SOURCE EXTRACT:

Why does he depress me?

31 replies

rufussmum · 29/10/2012 20:20

Is it possible to be 'made' depressed by someone else? My DH works away Monday-Friday so we only have weekends together. Even though I manage my life quite well when I am on my own, I am finding weekends increasingly dogged by a feeling that I recognise as depression.
It is almost as if there is a tangible atmosphere that descends on the house when he is there IFSWIM.
He has very little to say to me and can spend several hours in front of the TV or on a car journey without saying a word. He just says he isn't a talker.
I feel we have no communication at all and that he doesn't really hear me. He usually 'forgets' things I have told him.
I have tried to find things we can do together but he always has a reason to prevaricate and so we do very little with our weekends - apart from watch TV. Mealtimes are very stressful - silence apart from the sounds of eating.
Anyway, not sure I am being very clear here but I am aware of the difference between weekdays when I feel OK and weekends when I seem to lose all interest in life. I know DH is not a bad person and I feel so guilty about being so negative. Thanks for listening.

OP posts:
rufussmum · 30/10/2012 19:15

...stuffed...

OP posts:
Hyperballad · 30/10/2012 19:27

Gosh I feel depressed reading this.

Ruffus, I hope you find the guts and strength to choose happiness. Don't be afraid of being alone, you are alone in this relationship now so you will be better if as you probably won't have that anxious depressed feeling anymore.

MiniTheMinx · 30/10/2012 19:37

So he has form and he is coercive and bullying. He sounds great fun to be around.

I would if I were you, fill my weekends with people and things I wanted to do, hand him a paper with numbers for "girls" and say....."here I'll go out and talk to people I want to, who will listen to me, you can go and get laid with women you don't have to converse with"
See if it shocks him out of his lazy self indulgent stupor.

ThePathanKhansWitch · 30/10/2012 20:15

rufus do you think he is having an affair?

You sound so unhappy, your age is irrelevant, you're still alive.

My Dr told me depression is a sign that something in your life needs to change.

SOURCE INFORMATION:
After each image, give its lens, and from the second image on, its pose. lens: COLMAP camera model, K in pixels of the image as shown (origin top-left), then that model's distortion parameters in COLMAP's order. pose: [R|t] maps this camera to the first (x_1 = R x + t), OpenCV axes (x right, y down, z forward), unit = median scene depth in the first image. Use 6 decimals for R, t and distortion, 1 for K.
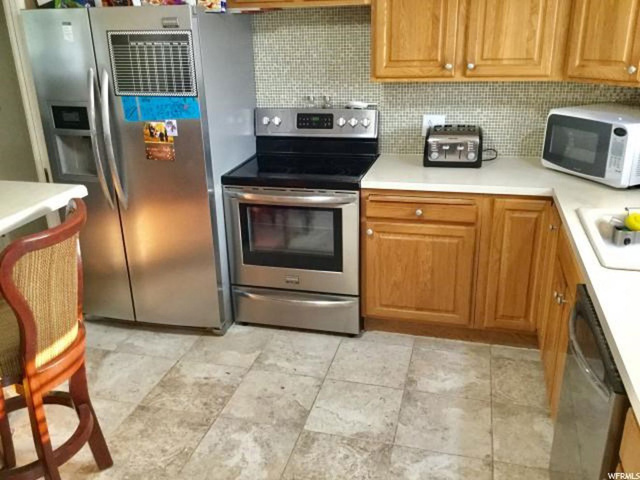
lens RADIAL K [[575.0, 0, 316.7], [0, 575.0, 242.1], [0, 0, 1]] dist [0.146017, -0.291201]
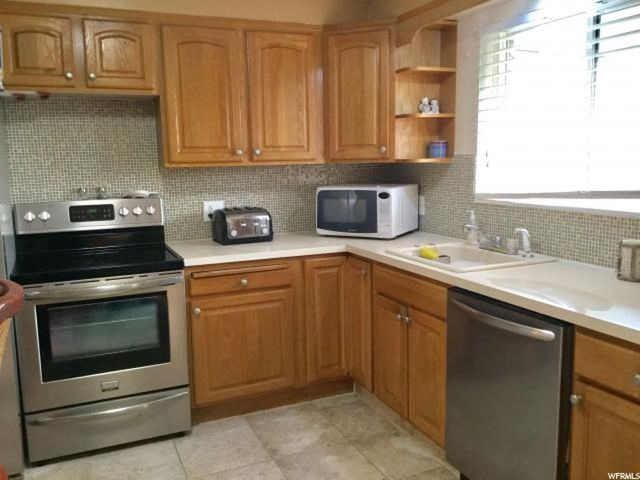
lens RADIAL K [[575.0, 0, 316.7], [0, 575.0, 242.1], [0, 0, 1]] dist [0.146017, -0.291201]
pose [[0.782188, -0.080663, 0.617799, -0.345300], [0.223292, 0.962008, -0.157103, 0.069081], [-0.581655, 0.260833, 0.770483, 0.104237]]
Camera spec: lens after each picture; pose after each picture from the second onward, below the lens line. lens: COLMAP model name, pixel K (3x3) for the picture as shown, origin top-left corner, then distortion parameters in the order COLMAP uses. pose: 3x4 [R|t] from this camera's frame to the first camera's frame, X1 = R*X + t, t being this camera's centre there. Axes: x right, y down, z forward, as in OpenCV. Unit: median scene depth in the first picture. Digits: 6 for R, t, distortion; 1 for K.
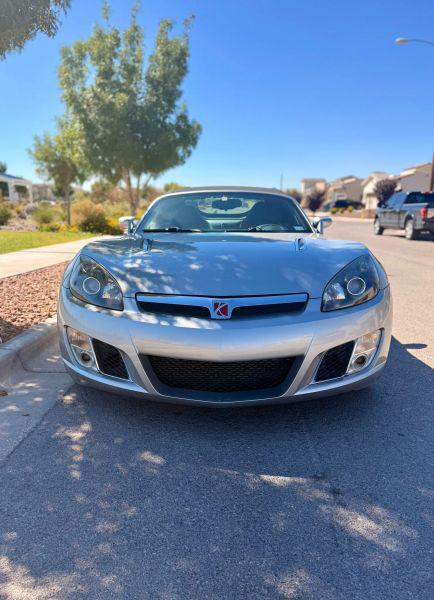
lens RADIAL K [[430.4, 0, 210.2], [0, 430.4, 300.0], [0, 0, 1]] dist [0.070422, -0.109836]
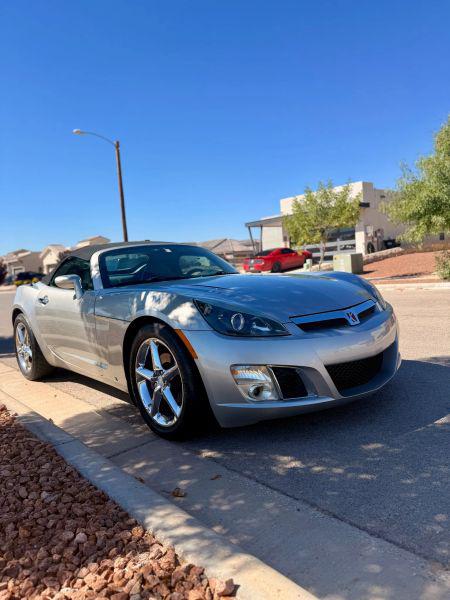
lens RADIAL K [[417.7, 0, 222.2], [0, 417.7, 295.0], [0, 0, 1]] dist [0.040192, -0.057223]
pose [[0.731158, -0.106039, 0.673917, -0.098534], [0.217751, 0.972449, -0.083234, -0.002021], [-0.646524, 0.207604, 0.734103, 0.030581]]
--
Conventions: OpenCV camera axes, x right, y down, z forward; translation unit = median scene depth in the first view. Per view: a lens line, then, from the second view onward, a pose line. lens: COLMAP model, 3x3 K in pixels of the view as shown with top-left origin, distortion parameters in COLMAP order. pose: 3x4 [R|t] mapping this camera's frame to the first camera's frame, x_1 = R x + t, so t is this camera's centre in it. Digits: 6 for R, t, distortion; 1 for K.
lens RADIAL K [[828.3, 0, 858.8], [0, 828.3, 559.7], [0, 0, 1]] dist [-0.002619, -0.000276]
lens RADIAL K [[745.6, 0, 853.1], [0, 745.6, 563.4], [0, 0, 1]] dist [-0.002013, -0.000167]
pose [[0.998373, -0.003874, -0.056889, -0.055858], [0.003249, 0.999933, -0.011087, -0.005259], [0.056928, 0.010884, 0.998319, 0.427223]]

EXPLORE THE MATERIAL:
[A] In the forum thread, what does the husband say when he goes hours without speaking?
[B] Copy the forum thread between "I have tried" and "sounds of eating.", inclusive, swapping "prevaricate" for "stall".
The entries have nothing to do with what follows.

ANSWERS BY ITEM:
[A] He says he isn't a talker.

[B]
I have tried to find things we can do together but he always has a reason to stall and so we do very little with our weekends - apart from watch TV. Mealtimes are very stressful - silence apart from the sounds of eating.